Hardware security modules for Windows Server 2008

Hardware security modules play a vital role in providing incremental security capabilities for business applications. In many industries the use of HSMs is either specifically mandated or is a well established best practice for protecting processes that employ cryptography. These business critical processes include encryption and digital signing and other public key operations based on PKI. In these cases, the HSM provides a trusted, tamper resistant environment where cryptographic keys can be used, stored and managed securely.

The Windows Server platform is one of the most widely deployed operating systems within corporate data centers and is used to host numerous security oriented core business functions such as data protection, strong authentication, digital rights management, collaboration and email services and internet communications. Driven by increasingly stringent data protection and privacy mandates, these functions are becoming more prolific and the security attributes of these systems now incur much greater scrutiny. Therefore, the ease with which these systems can utilize the security properties of an HSM becomes paramount.

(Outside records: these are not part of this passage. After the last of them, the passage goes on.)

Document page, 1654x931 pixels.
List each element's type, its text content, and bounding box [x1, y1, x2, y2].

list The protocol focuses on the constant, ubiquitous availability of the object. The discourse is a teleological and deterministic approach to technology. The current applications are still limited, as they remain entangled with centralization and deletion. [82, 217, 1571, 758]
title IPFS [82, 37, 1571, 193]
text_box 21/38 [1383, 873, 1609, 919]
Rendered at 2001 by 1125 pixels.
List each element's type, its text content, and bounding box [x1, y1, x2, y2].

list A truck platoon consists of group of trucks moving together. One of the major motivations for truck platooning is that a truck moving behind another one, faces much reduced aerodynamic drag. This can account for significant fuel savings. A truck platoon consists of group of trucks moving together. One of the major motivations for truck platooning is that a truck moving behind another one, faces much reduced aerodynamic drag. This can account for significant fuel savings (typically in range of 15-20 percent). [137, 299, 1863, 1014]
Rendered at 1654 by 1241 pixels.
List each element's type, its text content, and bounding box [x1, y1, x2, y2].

Windows Server 2008 software certification consists of approximately 100 test cases that independently confirm an application’s compliance with best practices for compatibility, security, reliability and availability on the new platform. The certification identifies top-performing technologies that are ready to deploy in mission-critical environments. As a participant in the Microsoft Early Access Program (EAP) for Windows Server 2008 Software Certification, nCipher’s netHSM and nShield were eligible for certification on a pre-release version of the new platform.